** Input data **
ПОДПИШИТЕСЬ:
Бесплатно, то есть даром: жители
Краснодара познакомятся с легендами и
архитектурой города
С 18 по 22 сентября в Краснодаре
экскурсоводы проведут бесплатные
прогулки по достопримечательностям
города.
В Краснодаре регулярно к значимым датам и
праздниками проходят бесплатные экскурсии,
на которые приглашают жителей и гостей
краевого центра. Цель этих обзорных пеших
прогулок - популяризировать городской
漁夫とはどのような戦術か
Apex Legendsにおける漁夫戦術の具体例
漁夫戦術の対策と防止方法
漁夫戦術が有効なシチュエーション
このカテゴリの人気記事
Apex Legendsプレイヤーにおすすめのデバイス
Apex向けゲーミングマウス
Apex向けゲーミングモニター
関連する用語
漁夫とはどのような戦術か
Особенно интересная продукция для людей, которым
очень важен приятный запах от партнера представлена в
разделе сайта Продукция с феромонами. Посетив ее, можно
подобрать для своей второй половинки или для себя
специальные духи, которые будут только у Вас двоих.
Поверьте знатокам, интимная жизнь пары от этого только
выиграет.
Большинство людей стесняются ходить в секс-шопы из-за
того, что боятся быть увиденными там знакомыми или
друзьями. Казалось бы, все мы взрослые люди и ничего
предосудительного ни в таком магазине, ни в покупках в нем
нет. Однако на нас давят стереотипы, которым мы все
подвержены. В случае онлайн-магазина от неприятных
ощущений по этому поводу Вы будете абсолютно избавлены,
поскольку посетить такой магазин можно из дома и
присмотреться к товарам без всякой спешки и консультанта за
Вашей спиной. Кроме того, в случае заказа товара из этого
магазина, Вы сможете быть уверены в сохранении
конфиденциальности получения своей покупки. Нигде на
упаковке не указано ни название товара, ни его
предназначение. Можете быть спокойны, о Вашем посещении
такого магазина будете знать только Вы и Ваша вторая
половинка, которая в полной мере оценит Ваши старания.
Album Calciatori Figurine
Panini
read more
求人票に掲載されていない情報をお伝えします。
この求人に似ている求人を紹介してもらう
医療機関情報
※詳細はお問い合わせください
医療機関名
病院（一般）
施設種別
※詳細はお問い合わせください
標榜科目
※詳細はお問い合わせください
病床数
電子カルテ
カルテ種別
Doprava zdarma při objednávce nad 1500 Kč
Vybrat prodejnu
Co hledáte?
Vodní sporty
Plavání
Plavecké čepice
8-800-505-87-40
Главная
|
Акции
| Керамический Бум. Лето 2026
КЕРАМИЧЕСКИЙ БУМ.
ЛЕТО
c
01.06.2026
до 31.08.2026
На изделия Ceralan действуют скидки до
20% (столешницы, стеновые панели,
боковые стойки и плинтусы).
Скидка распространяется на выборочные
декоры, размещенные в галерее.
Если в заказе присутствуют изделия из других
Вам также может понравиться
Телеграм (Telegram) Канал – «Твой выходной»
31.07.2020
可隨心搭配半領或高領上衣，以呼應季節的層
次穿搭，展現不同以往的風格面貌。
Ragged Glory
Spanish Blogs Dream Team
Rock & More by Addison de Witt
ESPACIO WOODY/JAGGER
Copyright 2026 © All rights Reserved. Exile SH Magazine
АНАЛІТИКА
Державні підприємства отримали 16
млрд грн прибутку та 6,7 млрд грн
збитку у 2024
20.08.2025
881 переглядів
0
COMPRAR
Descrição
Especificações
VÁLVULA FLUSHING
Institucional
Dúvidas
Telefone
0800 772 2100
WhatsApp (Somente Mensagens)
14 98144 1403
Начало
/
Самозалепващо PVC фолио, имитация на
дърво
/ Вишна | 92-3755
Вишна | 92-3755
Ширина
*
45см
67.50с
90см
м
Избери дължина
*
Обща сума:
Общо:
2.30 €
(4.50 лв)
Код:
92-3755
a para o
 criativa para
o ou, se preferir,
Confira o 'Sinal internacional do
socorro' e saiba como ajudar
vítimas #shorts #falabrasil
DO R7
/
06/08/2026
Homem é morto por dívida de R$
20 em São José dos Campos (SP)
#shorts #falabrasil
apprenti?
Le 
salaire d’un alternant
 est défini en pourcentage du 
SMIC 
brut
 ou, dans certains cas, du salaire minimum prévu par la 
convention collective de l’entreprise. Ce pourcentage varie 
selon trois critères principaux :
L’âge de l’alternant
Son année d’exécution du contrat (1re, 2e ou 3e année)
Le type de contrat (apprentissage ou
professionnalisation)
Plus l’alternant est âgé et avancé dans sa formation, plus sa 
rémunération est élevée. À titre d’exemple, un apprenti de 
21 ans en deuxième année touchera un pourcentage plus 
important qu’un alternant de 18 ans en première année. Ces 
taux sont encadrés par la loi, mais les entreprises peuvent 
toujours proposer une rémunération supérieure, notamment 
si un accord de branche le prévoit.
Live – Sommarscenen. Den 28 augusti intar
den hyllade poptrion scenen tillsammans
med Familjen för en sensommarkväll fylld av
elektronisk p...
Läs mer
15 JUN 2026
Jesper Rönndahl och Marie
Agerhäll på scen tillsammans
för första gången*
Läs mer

** About this exercise **
Using the entries above, return each line in which the word "своей" occurs.

** Written solution **
подобрать для своей второй половинки или для себя
конфиденциальности получения своей покупки. Нигде на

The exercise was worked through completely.